JAKARTA – Indonesia mendapatkan kucuran penanaman modal China sebesar USD10,07 miliar atau setara Rp156 triliun yang didapat setelahnya lawatan perdana Presiden Prabowo Subianto ke China pada 8-10 November 2024.
Salah satu jadwal di kunjungan kenegaraan di dalam Beijing adalah bertemu dengan pelaku perniagaan pada acara Indonesia-China Business Pertemuan (ICBF) yang diselenggarakan oleh KADIN Indonesia Komite Tiongkok juga Kedutaan Besar Republik Indonesia untuk Republik Rakyat Tiongkok pada Hotel The Peninsula Beijing.
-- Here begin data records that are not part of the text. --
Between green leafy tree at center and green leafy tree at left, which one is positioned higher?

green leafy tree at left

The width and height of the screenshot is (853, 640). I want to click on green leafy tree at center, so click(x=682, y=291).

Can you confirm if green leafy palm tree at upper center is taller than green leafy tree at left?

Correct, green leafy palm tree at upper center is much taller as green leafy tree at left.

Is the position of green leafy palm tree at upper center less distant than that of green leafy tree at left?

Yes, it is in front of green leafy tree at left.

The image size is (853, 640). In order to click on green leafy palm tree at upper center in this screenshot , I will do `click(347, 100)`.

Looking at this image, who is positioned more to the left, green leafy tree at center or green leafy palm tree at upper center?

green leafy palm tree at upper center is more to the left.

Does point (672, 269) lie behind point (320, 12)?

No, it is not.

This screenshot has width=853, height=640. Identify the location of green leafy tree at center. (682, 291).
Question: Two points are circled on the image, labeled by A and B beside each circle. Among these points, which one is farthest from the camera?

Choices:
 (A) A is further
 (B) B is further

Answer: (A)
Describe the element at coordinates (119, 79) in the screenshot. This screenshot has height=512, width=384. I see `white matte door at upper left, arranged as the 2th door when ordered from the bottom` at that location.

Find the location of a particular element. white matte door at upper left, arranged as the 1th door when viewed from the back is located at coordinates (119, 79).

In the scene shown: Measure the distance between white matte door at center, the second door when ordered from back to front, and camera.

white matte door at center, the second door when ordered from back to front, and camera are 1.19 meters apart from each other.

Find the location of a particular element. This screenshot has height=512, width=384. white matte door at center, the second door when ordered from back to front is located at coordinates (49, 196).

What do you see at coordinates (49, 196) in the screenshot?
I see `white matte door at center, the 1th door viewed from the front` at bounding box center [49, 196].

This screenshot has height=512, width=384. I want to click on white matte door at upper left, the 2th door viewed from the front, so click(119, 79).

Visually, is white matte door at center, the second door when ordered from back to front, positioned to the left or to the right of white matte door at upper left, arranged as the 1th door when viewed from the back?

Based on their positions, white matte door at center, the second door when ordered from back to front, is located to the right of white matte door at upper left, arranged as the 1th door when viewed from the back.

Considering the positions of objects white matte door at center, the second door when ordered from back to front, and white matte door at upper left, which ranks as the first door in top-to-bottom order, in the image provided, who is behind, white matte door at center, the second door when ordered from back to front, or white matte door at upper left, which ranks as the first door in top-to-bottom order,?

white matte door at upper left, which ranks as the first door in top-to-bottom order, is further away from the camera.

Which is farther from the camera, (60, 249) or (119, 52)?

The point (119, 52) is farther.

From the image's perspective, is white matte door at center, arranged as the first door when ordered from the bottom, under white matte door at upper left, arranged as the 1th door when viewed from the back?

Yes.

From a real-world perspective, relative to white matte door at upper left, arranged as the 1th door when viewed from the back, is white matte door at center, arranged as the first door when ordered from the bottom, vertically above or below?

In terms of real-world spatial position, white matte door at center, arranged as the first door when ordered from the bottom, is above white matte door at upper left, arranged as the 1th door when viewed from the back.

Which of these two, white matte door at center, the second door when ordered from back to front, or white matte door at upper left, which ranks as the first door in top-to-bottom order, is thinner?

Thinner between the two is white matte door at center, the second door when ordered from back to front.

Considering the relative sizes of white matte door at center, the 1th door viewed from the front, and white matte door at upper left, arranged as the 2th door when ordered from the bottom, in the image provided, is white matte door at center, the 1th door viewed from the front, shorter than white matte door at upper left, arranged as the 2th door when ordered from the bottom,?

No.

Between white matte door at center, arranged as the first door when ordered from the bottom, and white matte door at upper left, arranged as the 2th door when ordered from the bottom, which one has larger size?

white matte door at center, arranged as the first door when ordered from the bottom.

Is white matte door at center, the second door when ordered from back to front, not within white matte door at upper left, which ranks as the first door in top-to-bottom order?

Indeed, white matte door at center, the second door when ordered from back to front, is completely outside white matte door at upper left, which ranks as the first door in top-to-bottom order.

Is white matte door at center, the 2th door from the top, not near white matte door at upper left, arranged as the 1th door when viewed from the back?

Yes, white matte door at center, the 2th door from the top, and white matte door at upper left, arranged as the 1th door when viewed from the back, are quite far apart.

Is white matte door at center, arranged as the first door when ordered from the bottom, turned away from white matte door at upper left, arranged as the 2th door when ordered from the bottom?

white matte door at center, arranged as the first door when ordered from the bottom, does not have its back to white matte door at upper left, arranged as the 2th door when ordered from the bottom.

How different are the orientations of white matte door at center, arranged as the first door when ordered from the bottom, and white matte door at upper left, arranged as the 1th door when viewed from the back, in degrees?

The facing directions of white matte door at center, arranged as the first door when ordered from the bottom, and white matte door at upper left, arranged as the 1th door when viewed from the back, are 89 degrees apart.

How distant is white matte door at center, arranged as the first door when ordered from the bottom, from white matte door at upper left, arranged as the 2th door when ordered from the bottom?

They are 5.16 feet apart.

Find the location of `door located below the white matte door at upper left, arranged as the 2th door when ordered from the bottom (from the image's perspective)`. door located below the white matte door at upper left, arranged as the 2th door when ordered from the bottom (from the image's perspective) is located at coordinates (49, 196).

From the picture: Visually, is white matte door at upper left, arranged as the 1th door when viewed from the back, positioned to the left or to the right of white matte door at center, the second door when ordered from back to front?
ICBF dihadiri oleh lebih besar dari 200 entrepreneur kemudian pimpinan perusahaan yang mana berasal dari RRT kemudian Indonesia.
Kegiatan temu usaha ini memunculkan nota kesepahaman kerja sebanding pembangunan ekonomi antara beberapa perusahaan Indonesia dan juga RRT, dengan total nilai komitmen mencapai USD10,07 miliar di area antaranya di area bidang kesehatan, bioteknologi, manufaktur, energi terbarukan, ketahanan pangan, juga keuangan.
Menteri Investasi/Kepala Badan Kesepahaman Penanaman Modal (BKPM), Rosan Roeslani mengungkapkan jikalau forum kegiatan bisnis ini menjadi kesempatan yang tersebut baik bagi Indonesia kemudian RRT untuk semakin mempererat hubungan kerja sama, khususnya pada bidang investasi. Para pengusaha perusahaan yang digunakan hadir dapat menggali lebih tinggi pada peluang-peluang penanaman modal antar kedua negara.
“Kunjungan kenegaraan kali ini menjadi momen penting bagi kedua negara untuk menggali prospek kerja mirip khususnya di tempat sektor penanaman modal berkelanjutan dan juga hilirisasi,” kata Rosan di keterangan resmi, Selasa (12/11/2024).
Diketahui Presiden Prabowo Subianto melakukan konferensi dengan Presiden Xi Jinping. Kedua pemimpin setuju untuk mempererat hubungan antar kedua negara yang tersebut telah terjadi terjalin dengan baik.
Di hari yang sama, Presiden Prabowo Subianto bertemu dengan Awal Menteri Li Qiang juga Ketua Kongres Rakyat Nasional RRT Zhao Leji di tempat Great Hall of the People pada rapat yang terpisah.
Kedua pertemuan ini menegaskan komitmen kuat Indonesia untuk mempererat persahabatan serta kerja identik strategis dengan RRT di area berbagai sektor termasuk investasi, pendidikan, serta pemberantasan kemiskinan.